Monday, June 05, 2006

A letter to Samurai Frog's Sister

Dear Audrie,

Sometimes brothers don't know best. See, your brother is a language prescriptivist, which means he thinks that rules of language exist in some Platonic ideal, and that people must follow them for always, and that mutation, corruption and borrowing is wrong. Since language is actually, in fact, descriptivist --- the way people use language defines the "rules" --- he gets angry when English-speaking people say things like "novas," even though we don't speak Latin. The point of all this is that your brother is, similarly, also a musical prescriptivist. He thinks that dicta (I didn't write "dictums" to please Samurai Frog!) about music, like "punk is dead," can be asserted and that people need to fall in line with these "rules." But this is not the case. In fact, I find the very notion of making such pronouncements absurd.

Punk music is not dead. Neither is baroque, disco, grunge, or polka. These forms have passed their prime --- they're no longer as popular as they once were --- but someone, somewhere, is playing these kinds of music. And that makes them very much alive. "But," your brother or some other musical prescriptivist might say, "punk and grunge, and to a lesser extent polka, are ideas and cultures, not just music." True. And someone, somewhere, is living that life, embracing that culture. Music doesn't "die." It especially doesn't die at some set year just because some cranky old fart thinks that was the year the last "really good" record came out. Hell, I have a CD of Peruvian flute music. It's a living, breathing scene, man!

Now, my favorite band of all time is the Clash. Your brother is right about them. I own every single thing they recorded, and some of Joe Strummer's solo stuff, and even, God help me, that horrible spin-off band Big Audio Dynamite. I also dig the Sex Pistols, the Heartbreakers, and the Ramones. (I always found X kind of boring, though.) Am I a punk "purist"? Hell no! Punk isn't about saying what is or isn't cool, or what you can or can't listen to. Two of my other favorite bands are Rancid and Green Day (and I'm mystified as to why ol' Frog says the latter started out as ska), bands that have been accused of "stealing" punk, "selling out," or any other bit of nonsense you can name. I say these bands are punk, and they're great. Yes, Green Day has a lot of pop songs as well, but seriously, so fucking what? The Clash recorded songs of every musical genre under the sun. The Ramones recorded "I Wanna Be Your Boyfriend," a schmaltzy ballad explicitly intended to cull in the female demographic if ever there was one (and a great tune, to boot). The only difference between Green Day's "Time Of Your Life" (a terrific kiss-off song) and the Buzzcocks' "What Do I Get?" --- also a poppy song --- is airplay. Believe me, the Buzzcocks would have loved to have a major hit. Too bad they sucked ass!

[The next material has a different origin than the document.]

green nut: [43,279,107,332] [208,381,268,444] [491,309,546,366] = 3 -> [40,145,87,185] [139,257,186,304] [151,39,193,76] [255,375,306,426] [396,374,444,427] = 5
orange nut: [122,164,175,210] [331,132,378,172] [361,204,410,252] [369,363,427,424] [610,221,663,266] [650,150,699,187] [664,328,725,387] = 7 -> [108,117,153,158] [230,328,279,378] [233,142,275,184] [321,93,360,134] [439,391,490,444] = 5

These modern bands that your brother says are bad --- maybe they are bad. But maybe you enjoy them, and why the hell not? Jesus, don't let people dictate to you what you "should" be listening to. For God's sake, that's the polar opposite of everything that is punk! Personally, I think Franz Ferdinad is the epitome of overblown, shitty cock rock ("I'm gonna make somebody love me, and you're so lucky?" --- shut the fuck up!), but I wouldn't for an instant try to tell someone who enjoyed them that they weren't punk or cool or some shit.

Some negative people just like to sneer when something isn't up to their own particular standards, and they justify it by dictating what's cool or, in this case, what's punk. I urge you to read this very intelligent diatribe by an author named David Eggers against the dangers of falling into this negativity trap. The gist is, and I quote, "What kind of small-hearted person wants an artist to adhere to a set of rules, to stay forever within a narrow envelope which we've created for them?" But really, read it all. Several times.

Bottom line. Your tastes are your own. No record company, chart position, or fad should sway them. Be your own person. Decide what you like and what you don't like. Don't let people tell you what's cool and what's not. In short... be like your brother. I'm telling you, he's pretty cool.

1 comment:

SamuraiFrog said...

Ah, I see what you did there. Insult me for paragraphs, then call me cool at the end to appease me. Okay... You're a devious man, Chance. Good thing you're on our side... aren't you?

And remembering my posts on creative spelling, I don't have a problem with the inevitable changing of the language. I'm a little sorry it's apparently going to become an undefinable soup one day, but that's the nature of communication. The so-called popular usage of the people who don't know and don't care that adding an -s to the end of every word and calling it plural is a language stage called overgeneraliztion that people are supposed to outgrow when they're five...it's always going to end up trumping everything.